演習本文:
* * * * * * *

2010年4月8日木曜日

五十猛と八上姫


 出典:加治木義博:言語復原史学会
    異説・日本古代国家
    ㈱田畑書店
    143~147頁

 大蛇退治神話の主体は、登場人物である。

 その人々の名は何を私たちに伝えているのか、

 まずそれから確認してみよう。

 <アシナツチ>、<タナツチ>と<アシナツタナツ>という名は

 互いに二人だ、

 いや一人だと争っている。

 これを<イナタミヤヌシ>と比べてみると、

 <ナタ>と<ナツ>が「名都」で同音である。

 すると<アシ>と<イ>に読める文字「葦」でツとタまでは解決する。

 そこで<イナタミヤヌシ>と>クシイナタ>を比べると

 <ミヤヌシ>と<クシ>が残った部分である。

 宮主(クシ)と書くと、この両方に読めることがわかる。

 クシは櫛、奇、久志と様々に書かれてきたが、

 宮主という書き方もあったのである。

 次に<スサノヤカミミ>を考えてみよう。

 スサノはスサノオと同じで、スサの<王>

 (または<男>)に対する

 スサの「ヤカミミ」であると仮定すると、

 この人物は女性であるとする一書が正しいのかも知れない。

* * * * * * *

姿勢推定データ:
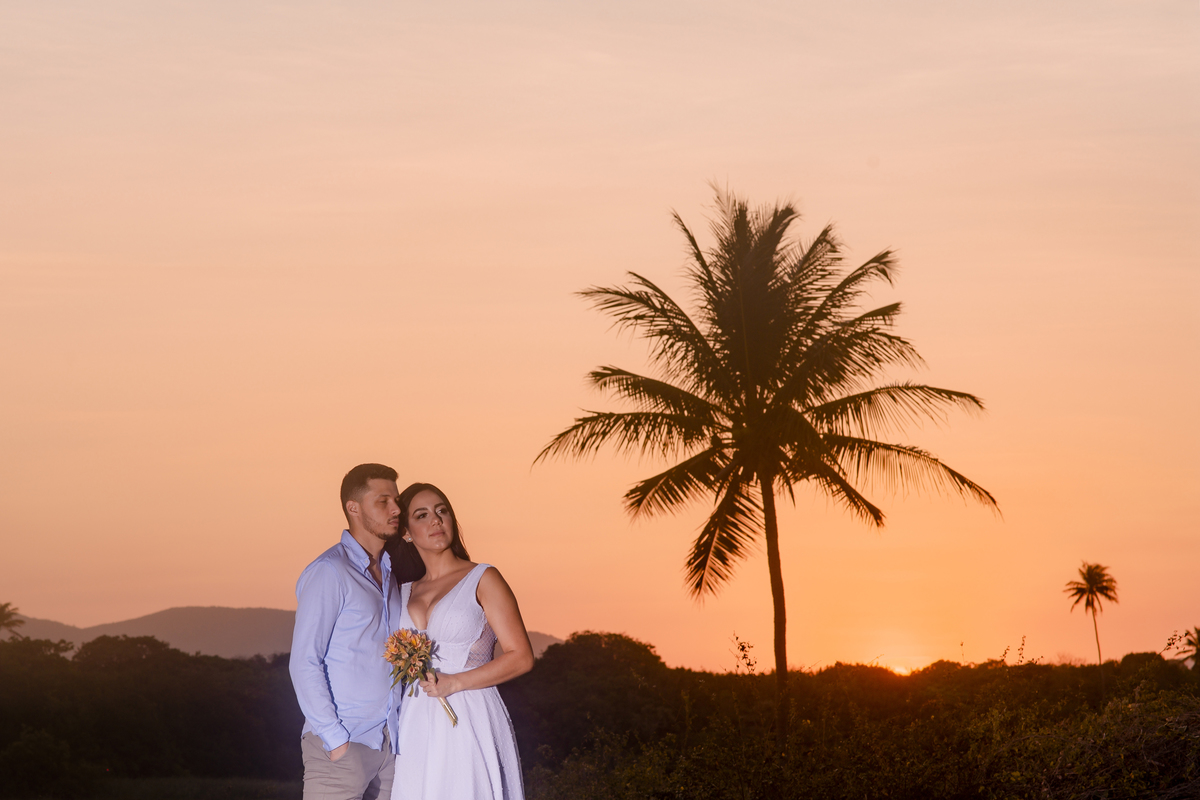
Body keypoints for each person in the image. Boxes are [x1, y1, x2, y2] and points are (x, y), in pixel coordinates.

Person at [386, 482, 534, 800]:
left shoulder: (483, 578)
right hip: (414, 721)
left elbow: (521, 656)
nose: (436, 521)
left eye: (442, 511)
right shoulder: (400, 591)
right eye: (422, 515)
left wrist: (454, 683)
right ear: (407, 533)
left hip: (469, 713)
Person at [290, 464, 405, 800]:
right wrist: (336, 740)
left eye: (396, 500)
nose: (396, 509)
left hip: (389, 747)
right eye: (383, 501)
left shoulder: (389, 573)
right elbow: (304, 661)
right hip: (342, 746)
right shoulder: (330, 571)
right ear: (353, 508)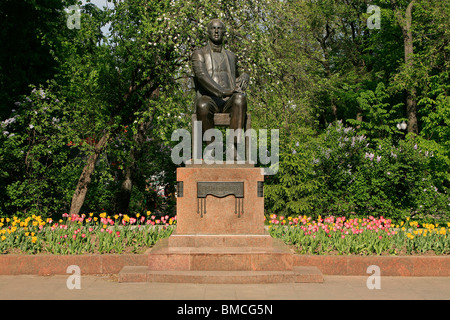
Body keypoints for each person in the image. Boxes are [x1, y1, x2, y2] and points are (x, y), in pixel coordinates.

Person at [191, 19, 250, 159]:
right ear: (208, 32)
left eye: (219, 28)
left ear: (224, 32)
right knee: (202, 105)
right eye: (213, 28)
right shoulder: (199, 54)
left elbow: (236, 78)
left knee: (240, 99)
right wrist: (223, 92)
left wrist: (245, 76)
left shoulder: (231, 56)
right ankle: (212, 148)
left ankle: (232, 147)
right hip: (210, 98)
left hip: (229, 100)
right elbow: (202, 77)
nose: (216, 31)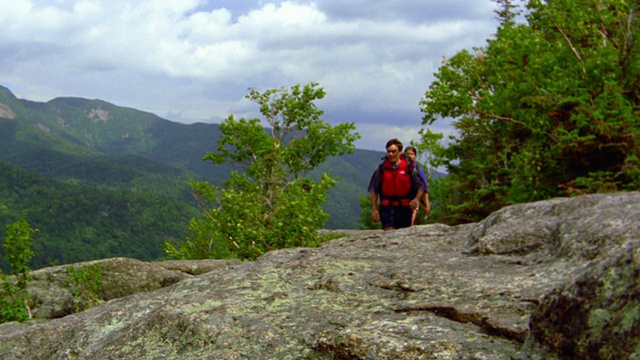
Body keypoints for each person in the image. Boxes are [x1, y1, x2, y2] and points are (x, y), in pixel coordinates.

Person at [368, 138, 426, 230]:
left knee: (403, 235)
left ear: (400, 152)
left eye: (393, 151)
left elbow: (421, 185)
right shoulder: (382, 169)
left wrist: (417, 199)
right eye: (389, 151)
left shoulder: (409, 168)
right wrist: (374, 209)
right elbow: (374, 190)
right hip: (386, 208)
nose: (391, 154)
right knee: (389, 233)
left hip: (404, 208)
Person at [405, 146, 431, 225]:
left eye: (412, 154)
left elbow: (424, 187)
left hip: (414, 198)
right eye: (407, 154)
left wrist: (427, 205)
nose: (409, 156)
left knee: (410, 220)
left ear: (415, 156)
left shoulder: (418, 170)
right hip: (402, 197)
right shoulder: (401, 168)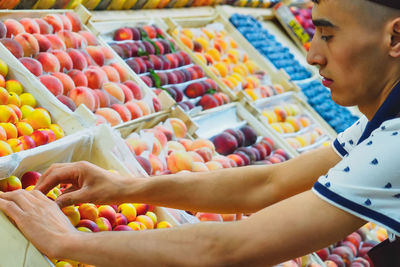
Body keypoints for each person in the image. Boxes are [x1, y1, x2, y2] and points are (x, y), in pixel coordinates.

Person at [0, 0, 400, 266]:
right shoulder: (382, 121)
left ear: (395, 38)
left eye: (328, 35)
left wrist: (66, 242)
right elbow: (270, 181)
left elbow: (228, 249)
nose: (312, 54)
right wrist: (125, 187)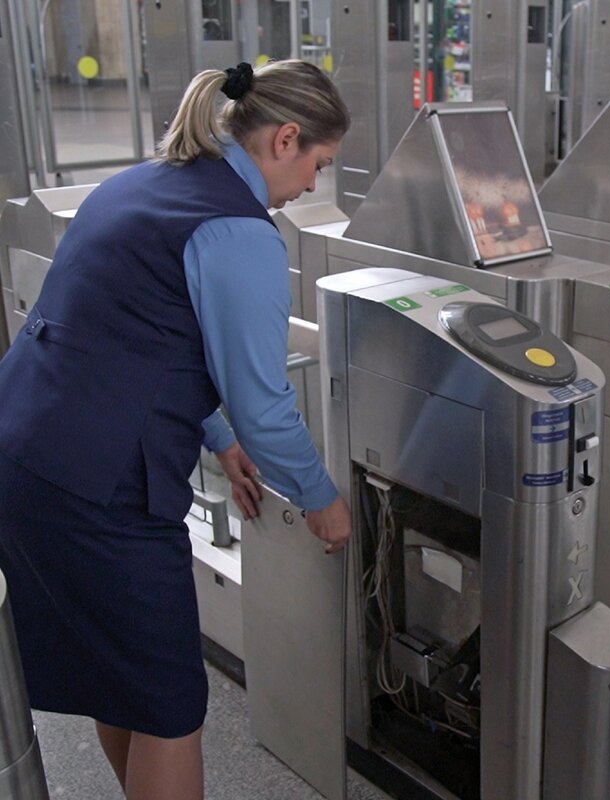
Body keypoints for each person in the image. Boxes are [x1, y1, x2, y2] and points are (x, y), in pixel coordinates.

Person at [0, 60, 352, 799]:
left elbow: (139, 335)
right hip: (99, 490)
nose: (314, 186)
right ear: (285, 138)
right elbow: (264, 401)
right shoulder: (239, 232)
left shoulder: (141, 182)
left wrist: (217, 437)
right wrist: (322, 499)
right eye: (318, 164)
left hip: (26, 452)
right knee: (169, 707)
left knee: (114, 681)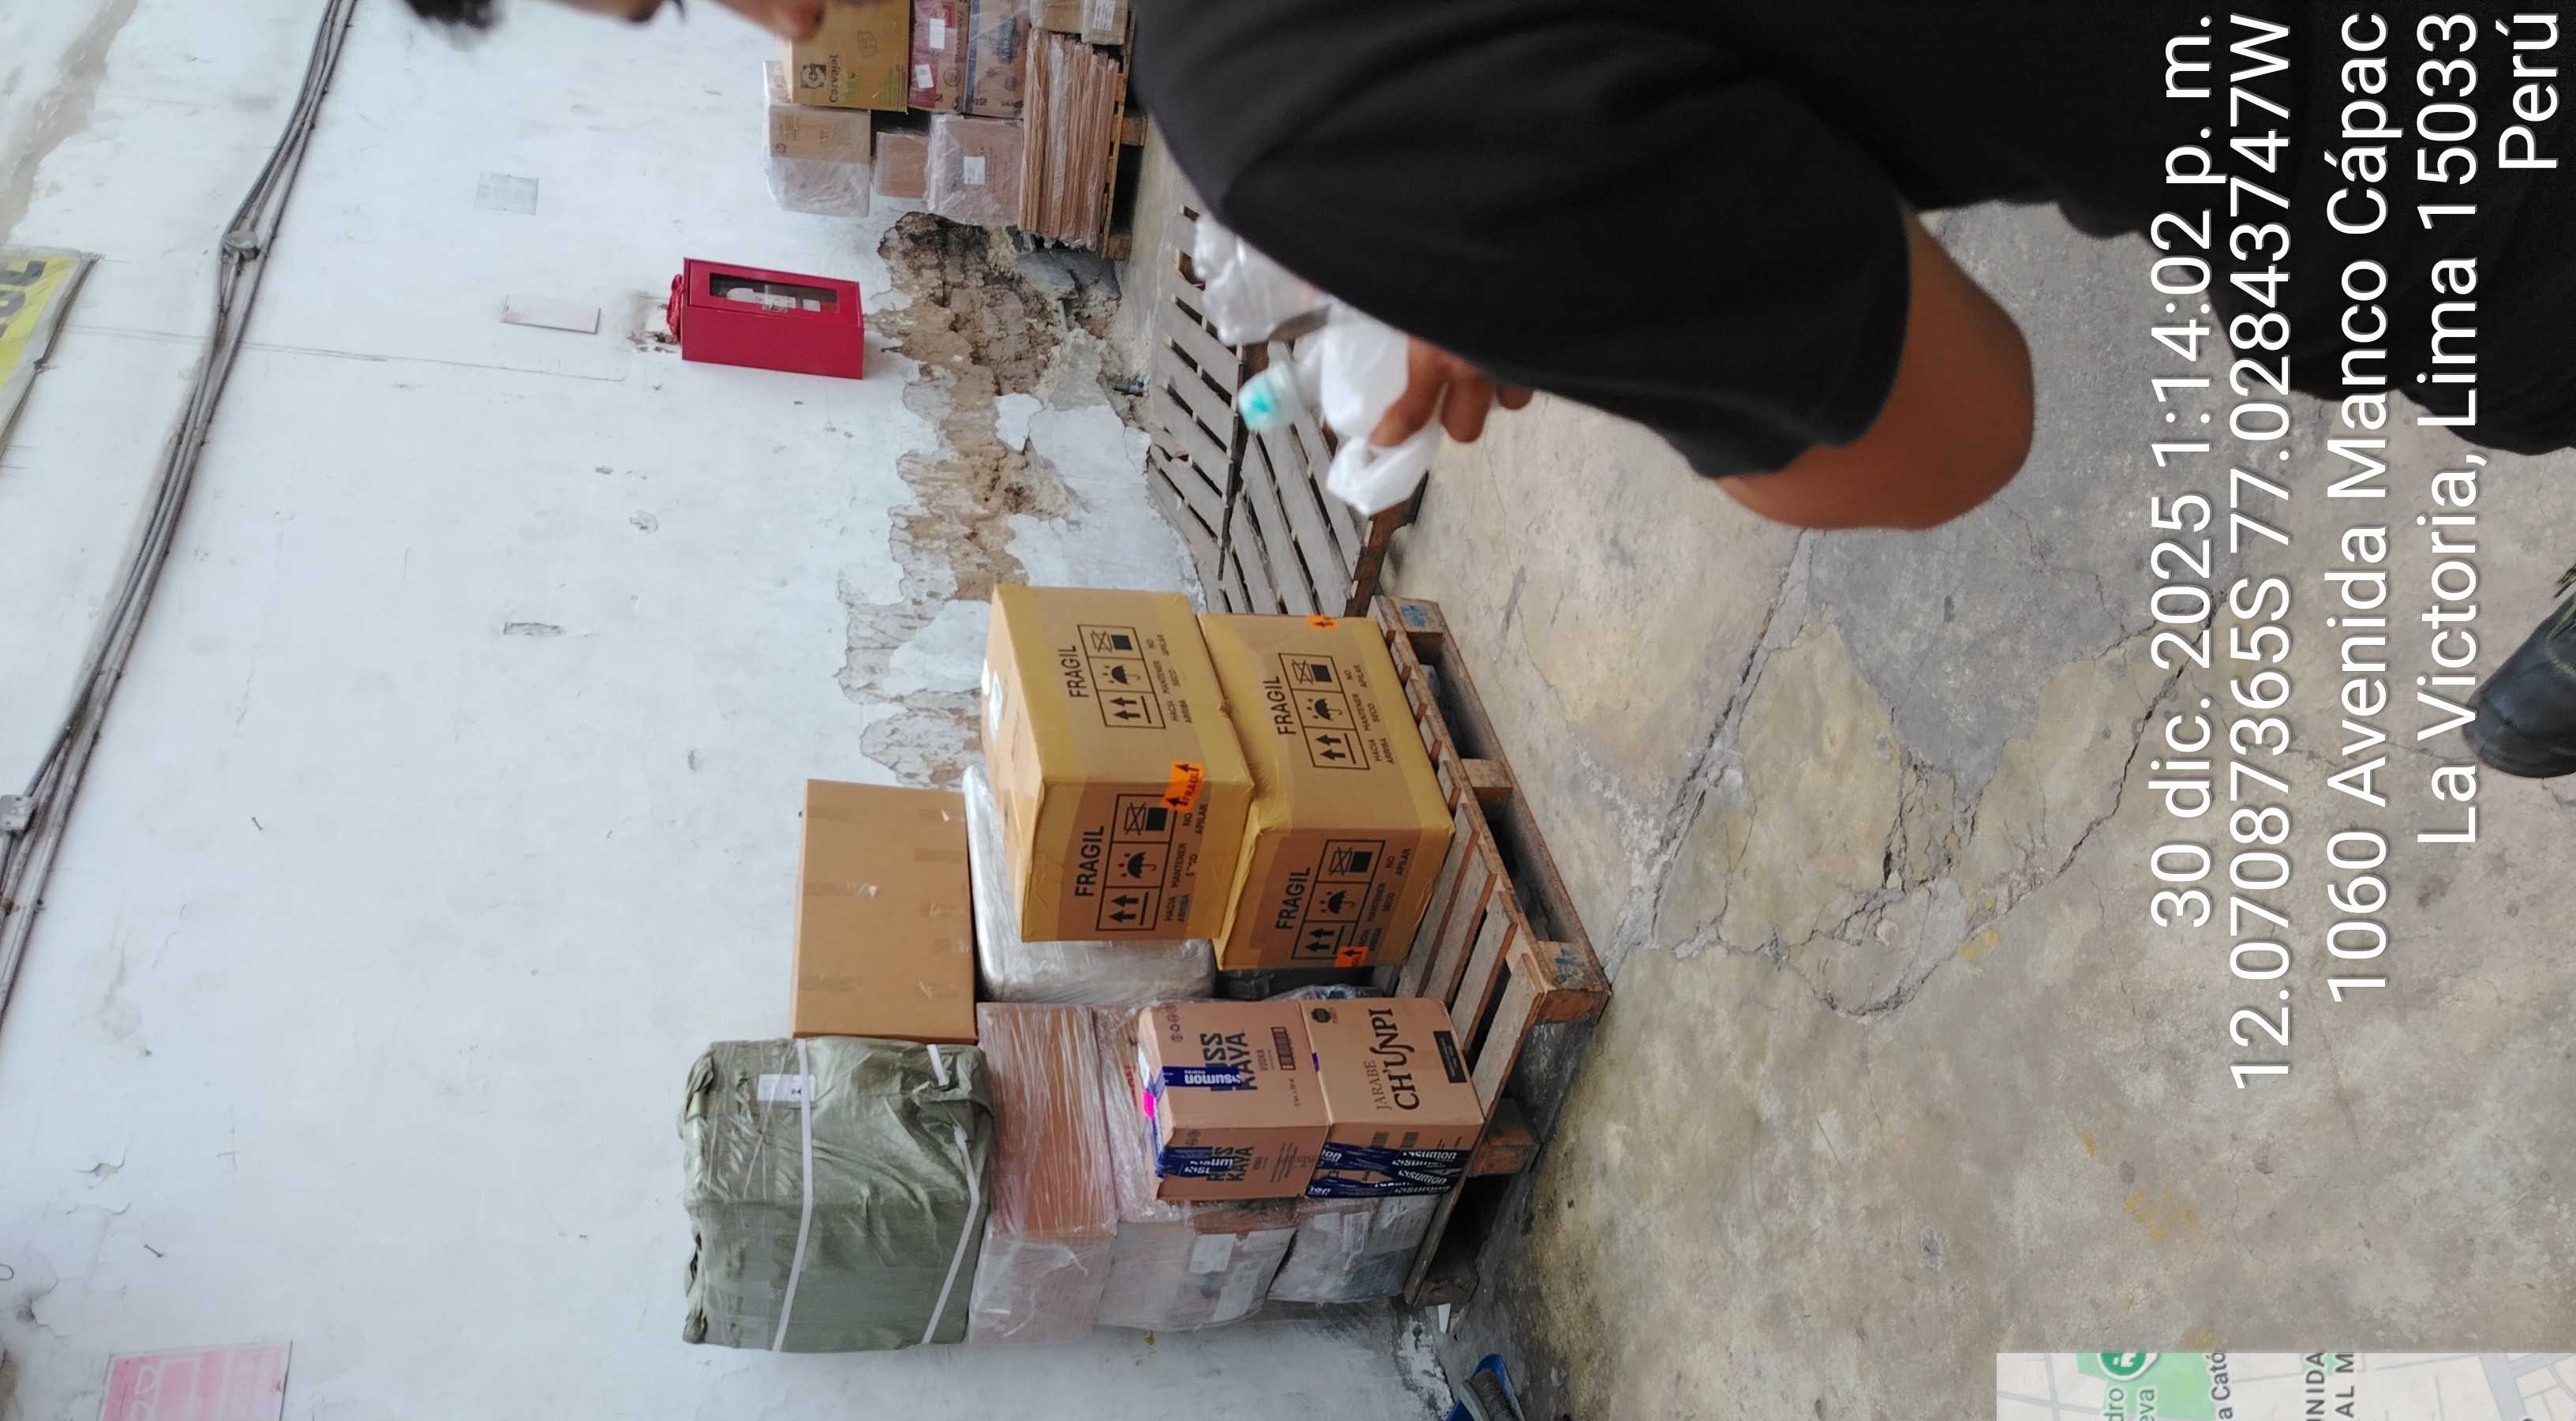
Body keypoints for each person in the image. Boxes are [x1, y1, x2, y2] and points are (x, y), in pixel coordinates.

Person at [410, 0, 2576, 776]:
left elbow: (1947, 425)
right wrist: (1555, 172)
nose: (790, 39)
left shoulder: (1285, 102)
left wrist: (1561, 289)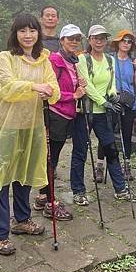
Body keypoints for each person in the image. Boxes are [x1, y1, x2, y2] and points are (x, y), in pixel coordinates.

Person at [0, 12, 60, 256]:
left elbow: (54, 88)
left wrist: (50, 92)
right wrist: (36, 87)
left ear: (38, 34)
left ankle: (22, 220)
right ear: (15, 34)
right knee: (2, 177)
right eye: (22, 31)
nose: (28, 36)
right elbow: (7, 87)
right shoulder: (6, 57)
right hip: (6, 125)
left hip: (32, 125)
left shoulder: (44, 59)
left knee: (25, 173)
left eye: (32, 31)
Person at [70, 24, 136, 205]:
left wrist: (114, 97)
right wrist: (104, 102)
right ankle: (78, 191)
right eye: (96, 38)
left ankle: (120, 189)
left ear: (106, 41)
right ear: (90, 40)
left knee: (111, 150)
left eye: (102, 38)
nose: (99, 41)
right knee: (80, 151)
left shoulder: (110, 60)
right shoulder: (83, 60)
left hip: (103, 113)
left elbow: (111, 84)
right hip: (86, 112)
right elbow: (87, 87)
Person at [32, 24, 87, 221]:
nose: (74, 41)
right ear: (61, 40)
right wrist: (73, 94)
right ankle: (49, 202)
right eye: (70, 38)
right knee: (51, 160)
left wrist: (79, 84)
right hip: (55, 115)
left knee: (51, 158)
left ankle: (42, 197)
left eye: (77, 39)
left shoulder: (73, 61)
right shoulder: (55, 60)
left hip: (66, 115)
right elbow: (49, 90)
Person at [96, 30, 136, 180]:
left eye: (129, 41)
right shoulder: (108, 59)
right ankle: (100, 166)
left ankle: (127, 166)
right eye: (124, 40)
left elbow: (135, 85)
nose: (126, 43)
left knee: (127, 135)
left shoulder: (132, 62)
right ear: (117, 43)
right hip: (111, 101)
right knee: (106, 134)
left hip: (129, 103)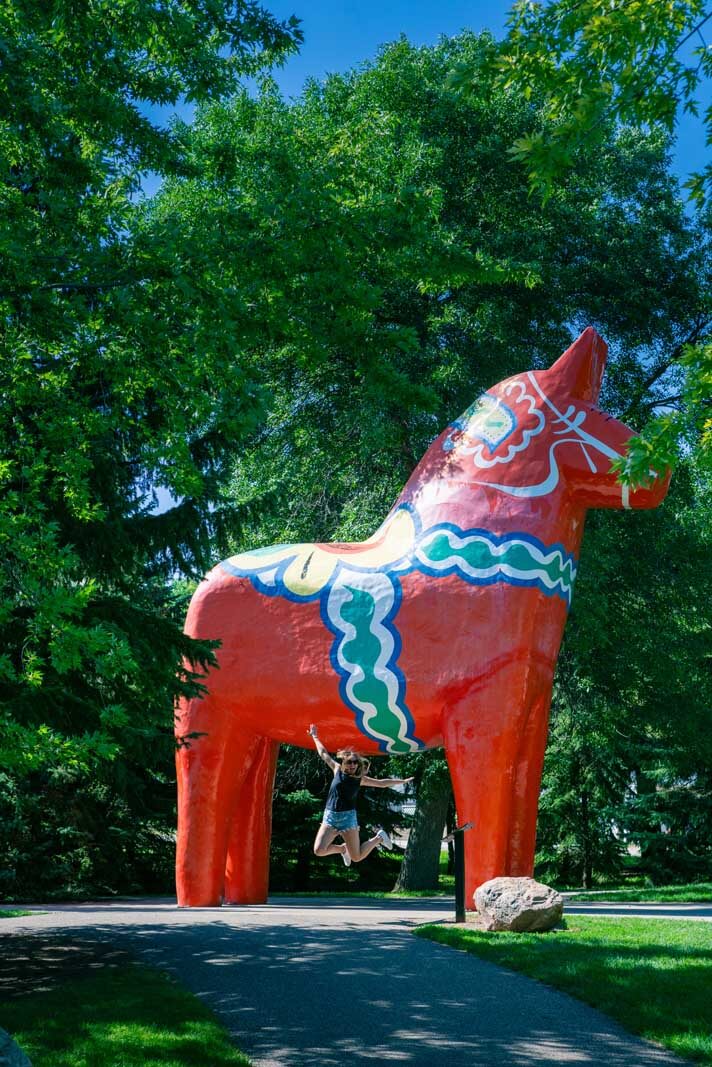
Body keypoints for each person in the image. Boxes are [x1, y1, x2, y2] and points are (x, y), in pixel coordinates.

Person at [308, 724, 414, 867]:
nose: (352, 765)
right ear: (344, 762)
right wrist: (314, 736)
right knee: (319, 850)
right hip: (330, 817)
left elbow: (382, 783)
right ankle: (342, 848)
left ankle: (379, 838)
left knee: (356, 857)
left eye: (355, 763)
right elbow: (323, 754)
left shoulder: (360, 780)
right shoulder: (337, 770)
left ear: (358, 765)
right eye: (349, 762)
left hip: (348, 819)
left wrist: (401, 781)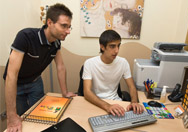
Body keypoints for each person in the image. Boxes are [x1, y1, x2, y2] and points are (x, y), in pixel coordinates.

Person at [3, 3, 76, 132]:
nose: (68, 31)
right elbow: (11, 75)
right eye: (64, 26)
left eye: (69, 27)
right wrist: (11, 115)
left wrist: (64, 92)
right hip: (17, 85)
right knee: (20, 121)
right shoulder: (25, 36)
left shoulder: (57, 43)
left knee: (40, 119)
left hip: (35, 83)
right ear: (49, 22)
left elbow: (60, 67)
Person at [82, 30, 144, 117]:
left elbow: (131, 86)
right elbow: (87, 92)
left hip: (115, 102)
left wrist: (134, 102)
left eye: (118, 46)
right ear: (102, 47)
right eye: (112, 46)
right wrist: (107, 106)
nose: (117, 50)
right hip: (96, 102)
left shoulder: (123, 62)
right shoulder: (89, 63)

* * * * * * *

情報の活用:
1. 本文の内容と次の(a)〜(c)が一致するかを、それぞれ「はい」か「いいえ」で答えよ。判断の根拠となる本文の語句を、そのまま引用して添えること。
(a) 宮主という書き方は、<ミヤヌシ>と<クシ>の両方に読める。
(b) <ナタ>と<ナツ>は、別の音として区別されている。
(c) <スサノヤカミミ>は男性であると結論づけられている。
2. 大蛇退治神話の人名を論じた本文の続きを書け。
上の資料は、本文とは別個の資料である。

課題の解答:
1.
(a) はい。「宮主(クシ)と書くと、この両方に読めることがわかる。」
(b) いいえ。「<ナタ>と<ナツ>が「名都」で同音である。」
(c) いいえ。「この人物は女性であるとする一書が正しいのかも知れない。」

2.
 スサノオと大国主が同神異名である証明は成立していをから、

 このヤカミまでは、

 大国主神話に出てくる八上姫の八上であることは間違いない。

 同名の恋人が幾人もいたのなら、

 その二人いたという特異な事情から、

 いろいろ行き違いが生じたりする面白い話が特記されたのだが、

 それがない。

 とすると、<ミ>が一字残ることになる。

 八箇耳と書いて<ヤカミ>と読むのだとして終えばそれまでだが、

 この<耳>は、従来謎のままで、

 一種の称号と考えられてきたものだから、

 ここで謎ときをしておこう。

 それは耳と姫を比べてみると

 微々(ミミ)、微(ヒ)微(メ)と読めることがヒントになる。

 耳と姫は朝鮮語ではどちらも<キ>に近い発音である。

 とすると、

 さきに見た神名の中にもキという語尾を持ったものが、

 かなりあり、

 それは岐、伎、貴、城、木、などと書かれていたが、

 この<アシナツチ>の父<オオヤマツミ>も、

 漢字で書けば大山祇(キ)となり、

 やはり<キ>または<ギ。の語尾を持っている。

 さらに面白いのは、この<キ>の発音が、

 沖縄方言では<チ>になることである。

 <チ。もまた知、智、地と書かれて

 『記・紀』に多出する語である。

 それを活用すると、

 さきに<アシナツ>まで解決して残っでいた<チ>は、

 これらの耳、姫、貴、祇であったことになる。

 葦名都祇である。

 はじめに葉木国でアイヌ語を導入すると解けたのと同じことが、

 ここにもあったのである。

 日本の神々は、

 日本以外の「天(アメ)」からやってきたことを百も承知の方々が、

 なぜこれまで、

 こんな簡単な感じのものを謎のままで置いたのか理解に苦しむ。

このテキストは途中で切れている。